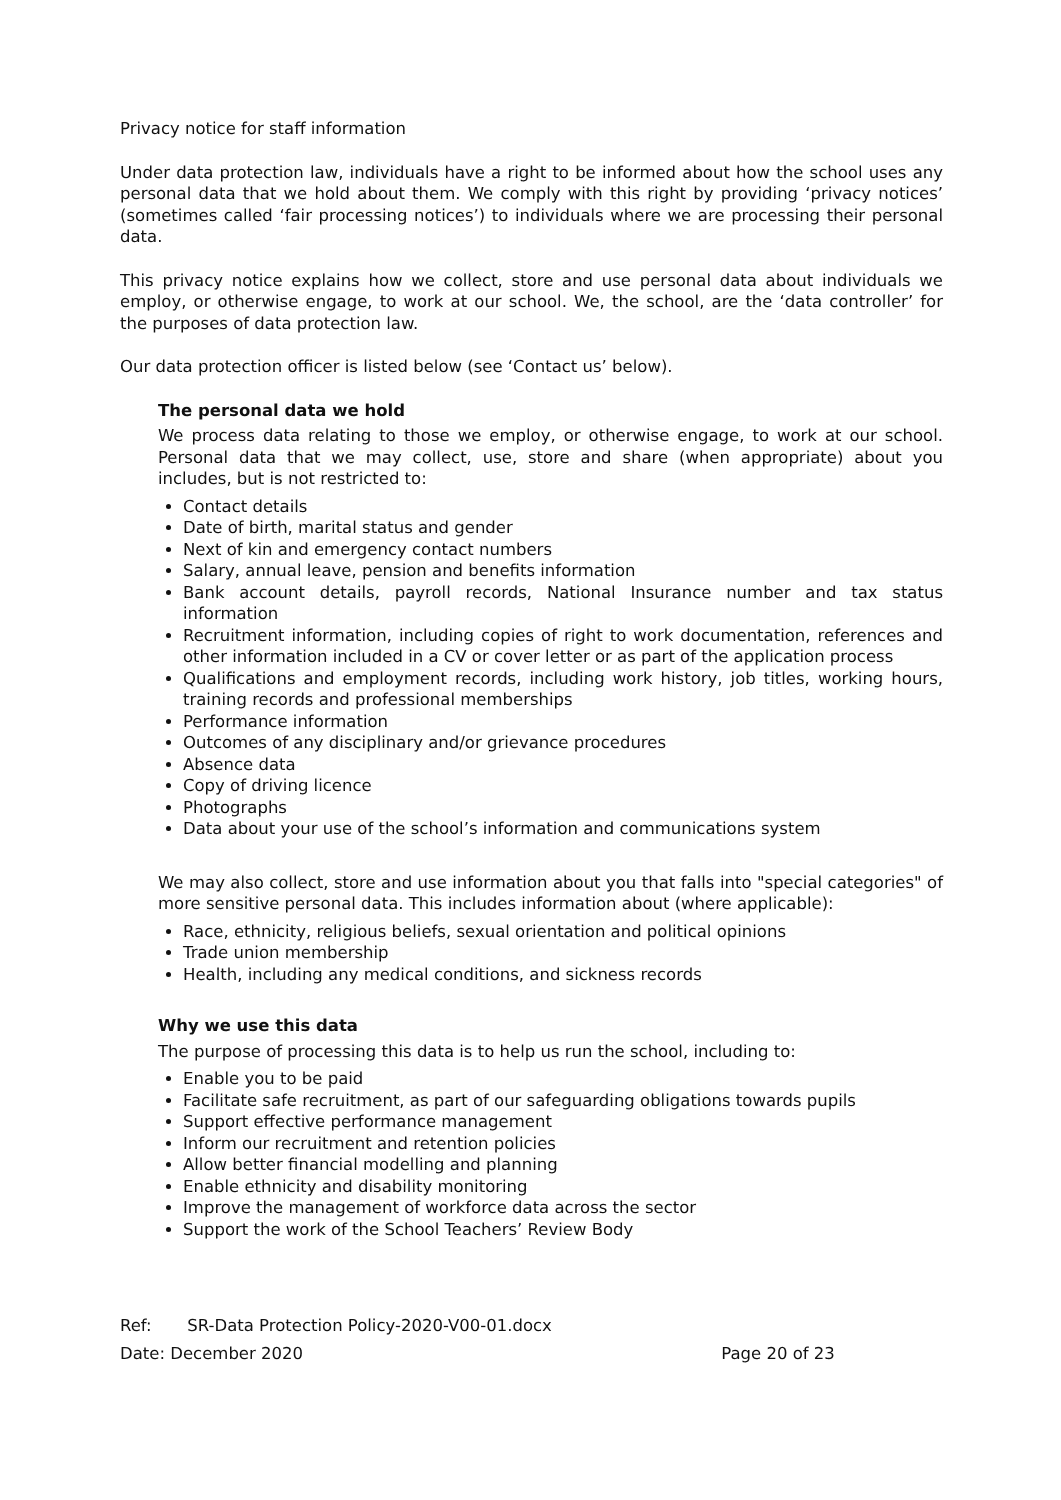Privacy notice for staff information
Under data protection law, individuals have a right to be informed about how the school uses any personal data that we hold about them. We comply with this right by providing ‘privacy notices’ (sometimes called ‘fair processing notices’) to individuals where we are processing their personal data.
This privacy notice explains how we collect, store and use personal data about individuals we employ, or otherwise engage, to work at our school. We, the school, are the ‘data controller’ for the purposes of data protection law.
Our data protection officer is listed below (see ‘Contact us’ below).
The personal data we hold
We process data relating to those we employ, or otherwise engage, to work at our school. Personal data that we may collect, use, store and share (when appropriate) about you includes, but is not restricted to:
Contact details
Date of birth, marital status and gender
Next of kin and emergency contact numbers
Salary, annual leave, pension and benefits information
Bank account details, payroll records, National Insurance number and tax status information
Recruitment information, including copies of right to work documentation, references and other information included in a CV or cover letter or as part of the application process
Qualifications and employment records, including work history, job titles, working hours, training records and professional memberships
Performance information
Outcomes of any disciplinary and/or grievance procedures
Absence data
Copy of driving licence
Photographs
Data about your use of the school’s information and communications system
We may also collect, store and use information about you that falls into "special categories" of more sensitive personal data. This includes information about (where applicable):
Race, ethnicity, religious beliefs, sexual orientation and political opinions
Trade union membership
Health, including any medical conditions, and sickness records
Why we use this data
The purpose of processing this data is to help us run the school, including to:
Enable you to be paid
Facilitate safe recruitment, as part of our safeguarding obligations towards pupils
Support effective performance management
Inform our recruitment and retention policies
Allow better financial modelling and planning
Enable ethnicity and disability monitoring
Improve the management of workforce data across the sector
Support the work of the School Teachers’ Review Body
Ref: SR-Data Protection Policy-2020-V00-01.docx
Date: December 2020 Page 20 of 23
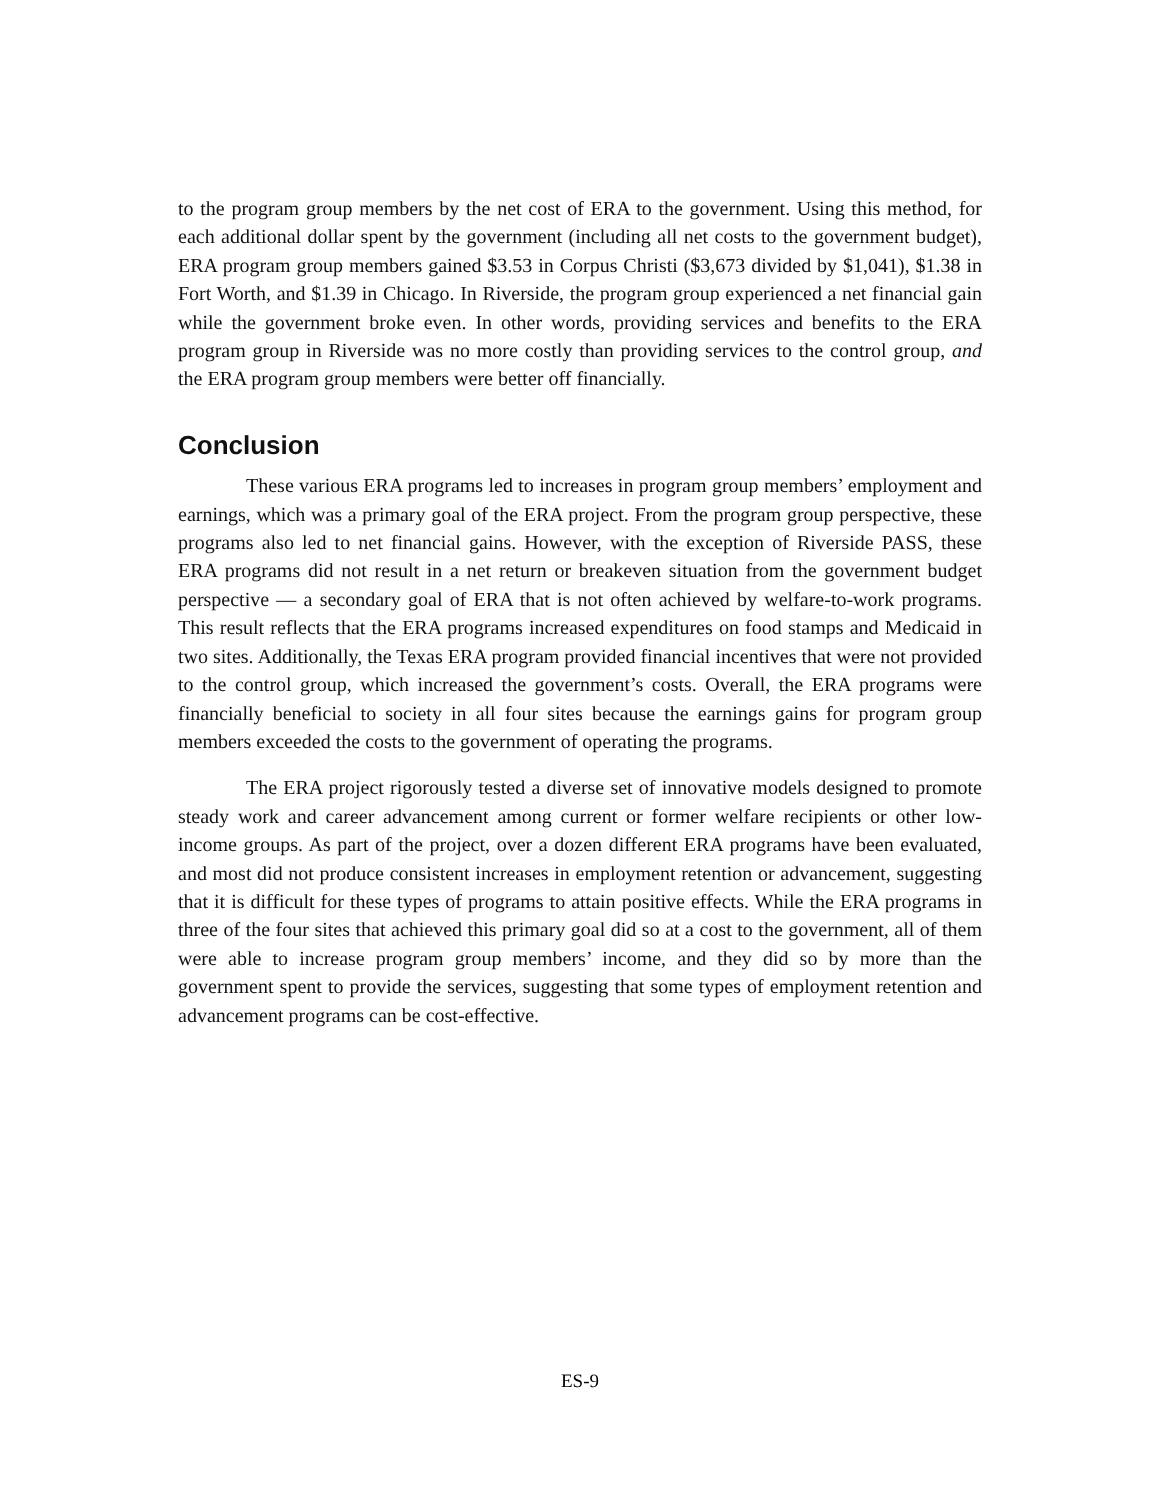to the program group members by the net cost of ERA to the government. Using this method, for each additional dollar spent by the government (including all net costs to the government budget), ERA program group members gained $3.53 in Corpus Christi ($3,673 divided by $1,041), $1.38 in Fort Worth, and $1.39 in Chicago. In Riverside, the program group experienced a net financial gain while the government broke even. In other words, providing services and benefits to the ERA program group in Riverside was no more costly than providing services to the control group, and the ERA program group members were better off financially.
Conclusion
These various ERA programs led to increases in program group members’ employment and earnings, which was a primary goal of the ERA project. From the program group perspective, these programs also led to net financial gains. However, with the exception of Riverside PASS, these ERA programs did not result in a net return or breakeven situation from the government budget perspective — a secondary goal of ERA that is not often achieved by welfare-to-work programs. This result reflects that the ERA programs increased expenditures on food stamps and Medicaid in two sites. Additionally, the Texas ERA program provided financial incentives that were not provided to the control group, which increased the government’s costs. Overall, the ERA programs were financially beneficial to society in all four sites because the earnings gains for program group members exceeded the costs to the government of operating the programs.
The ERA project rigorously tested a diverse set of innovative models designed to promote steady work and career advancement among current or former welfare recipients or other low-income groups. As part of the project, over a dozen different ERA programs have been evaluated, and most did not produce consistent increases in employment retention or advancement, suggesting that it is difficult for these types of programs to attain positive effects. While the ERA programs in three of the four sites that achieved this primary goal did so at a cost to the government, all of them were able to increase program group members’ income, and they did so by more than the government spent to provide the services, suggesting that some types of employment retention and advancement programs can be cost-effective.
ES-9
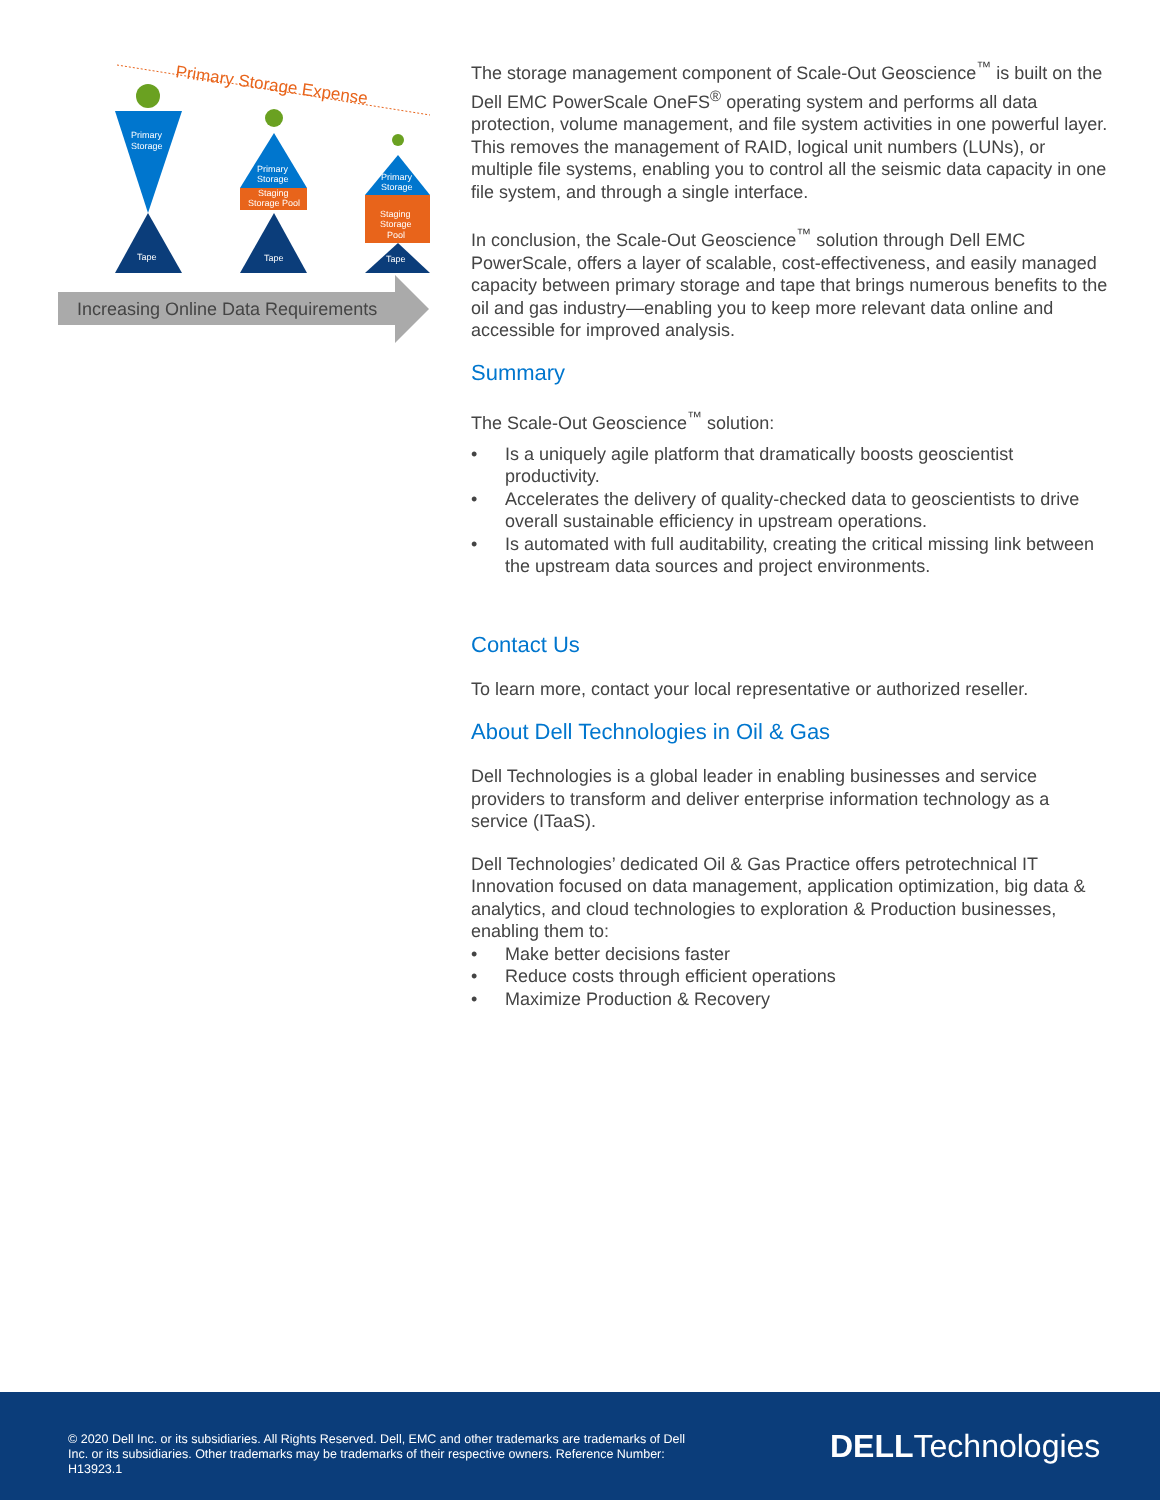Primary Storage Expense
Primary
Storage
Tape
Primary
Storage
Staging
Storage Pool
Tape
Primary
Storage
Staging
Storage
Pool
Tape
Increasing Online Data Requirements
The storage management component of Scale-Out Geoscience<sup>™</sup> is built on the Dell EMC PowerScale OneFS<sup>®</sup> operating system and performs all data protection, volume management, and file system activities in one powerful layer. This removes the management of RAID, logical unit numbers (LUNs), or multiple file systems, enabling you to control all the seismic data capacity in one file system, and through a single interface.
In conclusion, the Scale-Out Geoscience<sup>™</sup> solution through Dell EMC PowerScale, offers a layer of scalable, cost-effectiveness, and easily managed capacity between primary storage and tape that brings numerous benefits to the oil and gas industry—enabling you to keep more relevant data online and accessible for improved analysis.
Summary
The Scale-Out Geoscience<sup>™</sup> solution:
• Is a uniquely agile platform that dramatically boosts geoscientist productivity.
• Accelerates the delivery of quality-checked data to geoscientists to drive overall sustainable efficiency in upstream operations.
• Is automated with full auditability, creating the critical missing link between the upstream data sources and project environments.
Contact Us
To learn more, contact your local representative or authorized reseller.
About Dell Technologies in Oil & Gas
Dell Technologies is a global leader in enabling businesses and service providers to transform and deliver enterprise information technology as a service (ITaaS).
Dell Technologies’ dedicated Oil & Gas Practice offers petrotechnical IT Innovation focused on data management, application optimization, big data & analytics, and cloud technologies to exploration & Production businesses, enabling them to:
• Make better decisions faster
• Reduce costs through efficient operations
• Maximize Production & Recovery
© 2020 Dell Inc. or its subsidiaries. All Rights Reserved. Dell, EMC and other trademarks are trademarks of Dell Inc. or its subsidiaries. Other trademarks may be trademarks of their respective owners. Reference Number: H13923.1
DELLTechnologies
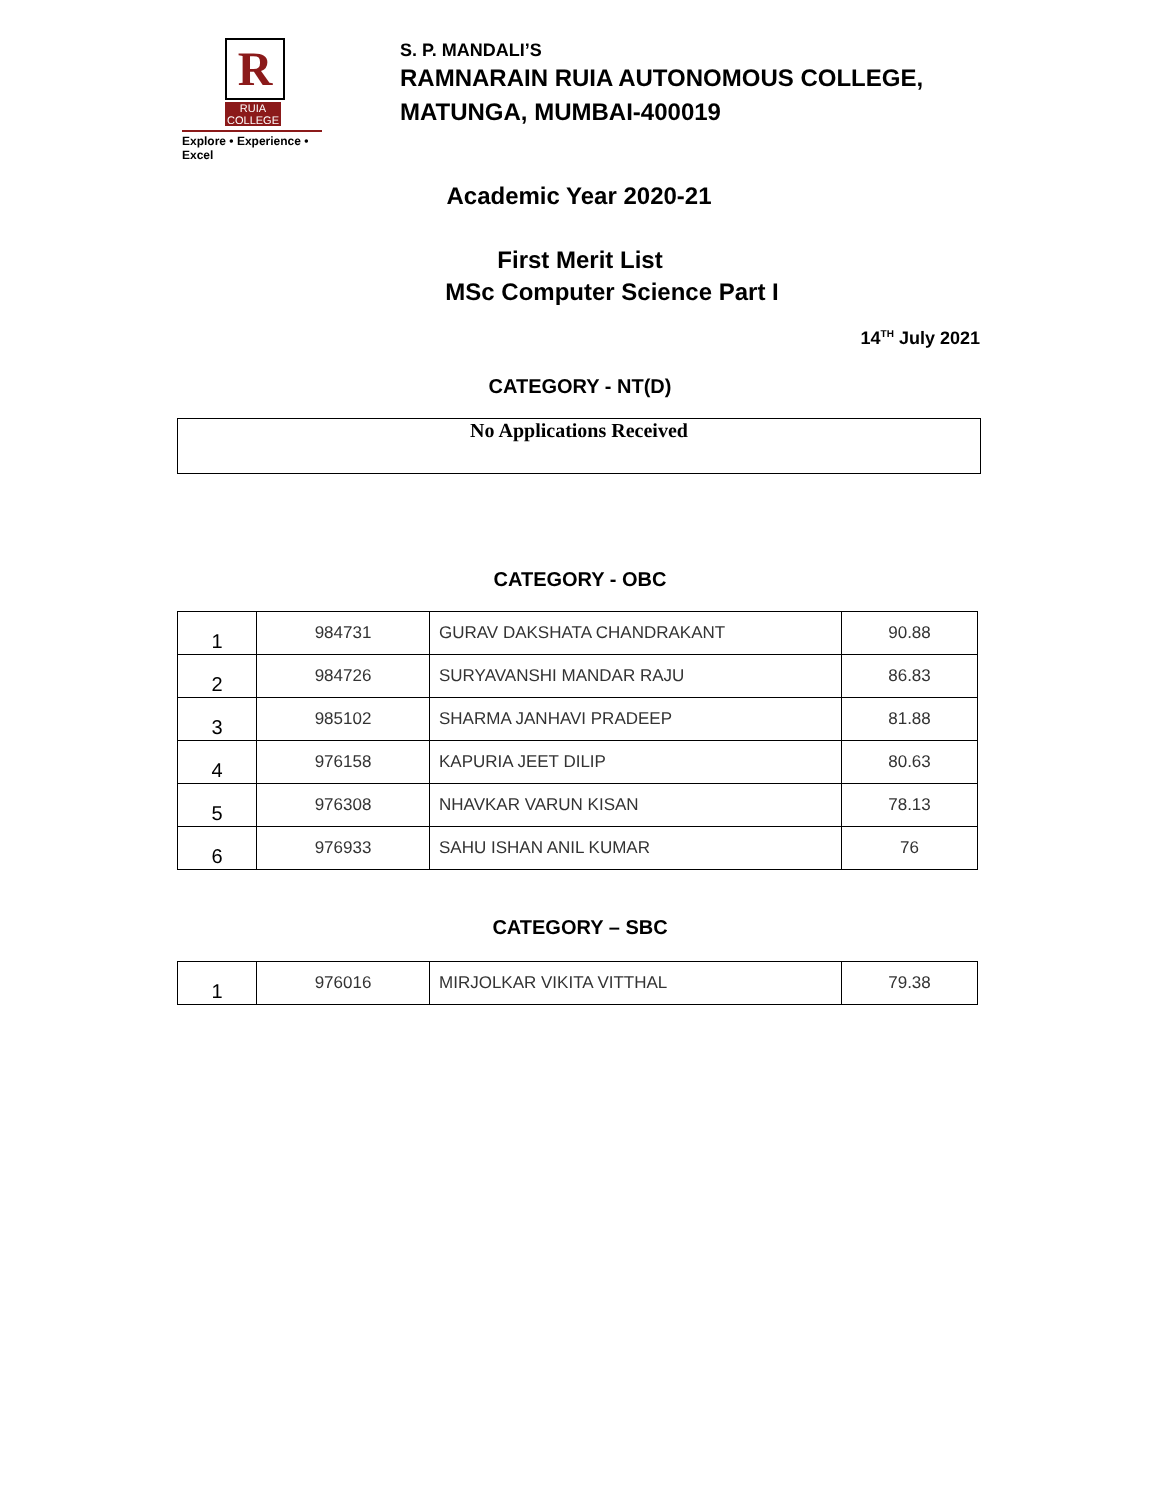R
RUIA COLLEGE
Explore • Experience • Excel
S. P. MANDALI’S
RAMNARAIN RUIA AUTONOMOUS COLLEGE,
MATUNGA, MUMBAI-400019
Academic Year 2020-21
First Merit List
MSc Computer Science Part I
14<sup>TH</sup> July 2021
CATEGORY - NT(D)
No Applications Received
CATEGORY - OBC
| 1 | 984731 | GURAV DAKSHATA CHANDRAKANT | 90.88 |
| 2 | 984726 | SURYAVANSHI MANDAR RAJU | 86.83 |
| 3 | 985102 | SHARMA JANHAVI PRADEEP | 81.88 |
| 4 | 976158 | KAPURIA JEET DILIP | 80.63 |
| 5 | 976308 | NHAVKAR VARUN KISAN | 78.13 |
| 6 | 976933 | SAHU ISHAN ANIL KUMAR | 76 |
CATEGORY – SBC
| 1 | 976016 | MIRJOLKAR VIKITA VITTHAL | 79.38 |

◆ ◆ ◆ ◆

§ **TRY IT**:
For every line above that holds the word "details", report the whole line.

§ **SOLUTION**:
Contact details
Bank account details, payroll records, National Insurance number and tax status information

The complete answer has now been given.